The deal had promised the lifting of international sanctions in return for Iran’s nuclear curbs, but the United States withdrew from the agreement unilaterally in 2018 and reinstated sweeping sanctions on Tehran, which the European parties failed to compensate the economic benefits promised to Iran under the deal.
In 2019, Iran announced that it was scaling down its commitments, but in reversible steps, since its JCPOA benefits have been jeopardized almost completely.
It, therefore, exceeded the enrichment limit as part of the remedial measures, but only went up to 4.5%, well short of the 20% it had achieved before the deal.
The deal had also banned enrichment at the underground Fordow site, but Tehran again made the facility operational.
Presidential Order Issued
The Iranian Parliament, however, passed a law last month that called on the government to take further steps beyond the deal’s restrictions following the assassination of the country’s top nuclear scientist in late November 2020, which Iran blames on Israel.
The legislation, dubbed Strategic Action Plan to Lift Sanctions, outlines a step-by-step strategy for Iran to force the West into reconsidering its sanctions policy against Iran by increasing nuclear activities. It involves raising enrichment levels to 20% among other nuclear measures to be taken within a timeframe, unless JPCOA benefits are revived before the deadline.

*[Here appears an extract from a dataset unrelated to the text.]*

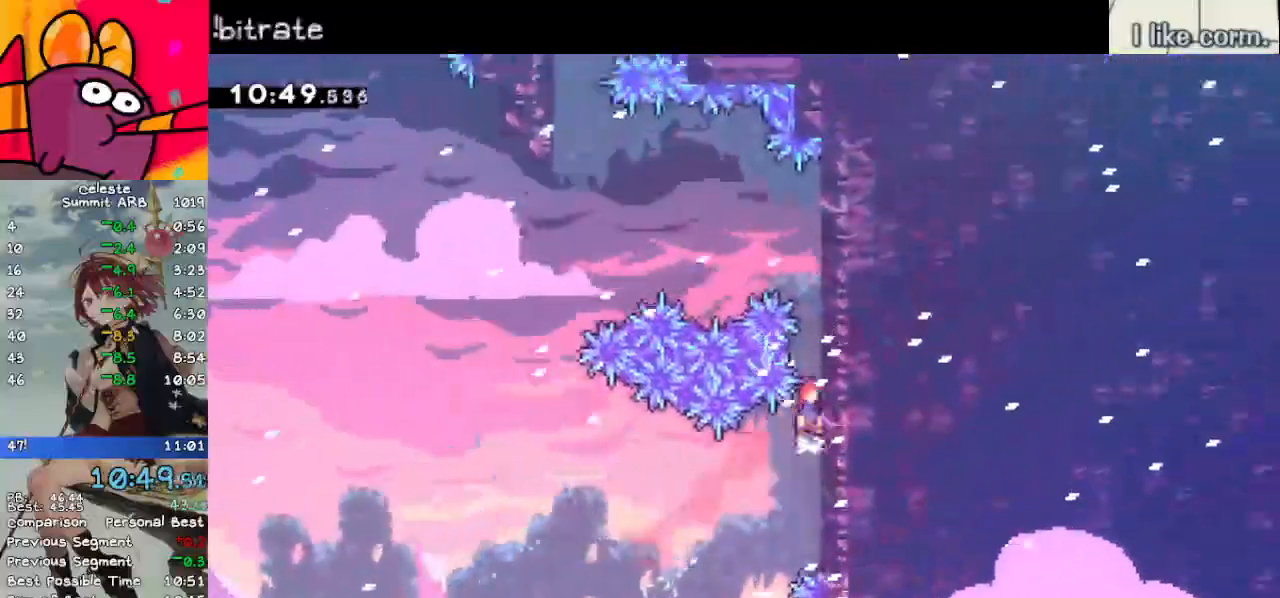
{"keys": ["grab", "jump", "left", "up"], "events": [[167, "jump", "up"], [217, "jump", "down"], [333, "jump", "up"], [383, "jump", "down"], [433, "left", "down"], [433, "right", "up"]]}
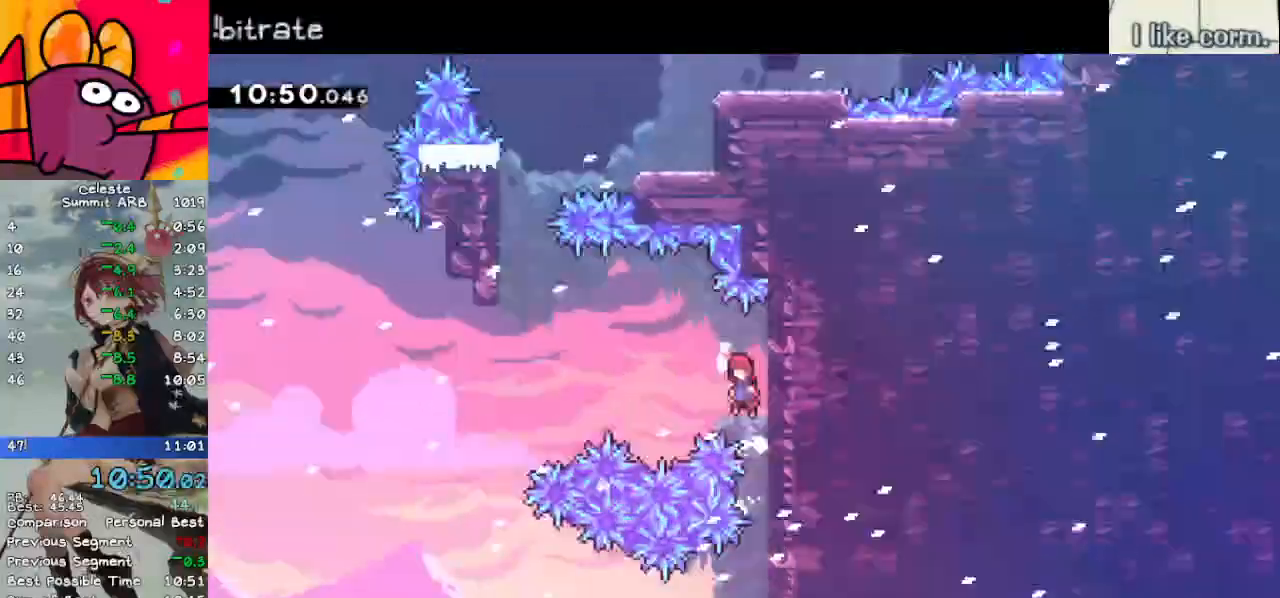
{"keys": ["grab", "left", "up"], "events": [[133, "grab", "up"], [167, "jump", "up"], [317, "dash", "down"], [400, "grab", "down"], [500, "dash", "up"]]}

Ali Akbar Salehi, the head of the Atomic Energy Organization of Iran, had earlier said the law’s implementation needed the government’s executive regulations and a presidential order.
Rabiei said President Hassan Rouhani has issued the executive order.
“In a letter to First Vice President Es’haq Jahangiri last week, the president issued the required order for the allocation of part of the budget for this law in 1399 [the current Iranian year that ends on March 20],” he said.
The government initially expressed its opposition to the bill, arguing that it would further complicate the situation surrounding the nuclear deal, but finally agreed to implement it after it became law.
“The government’s position about this legislation has been explicitly declared. Nevertheless, the administration feels duty-bound to observe the law,” Rabiei said.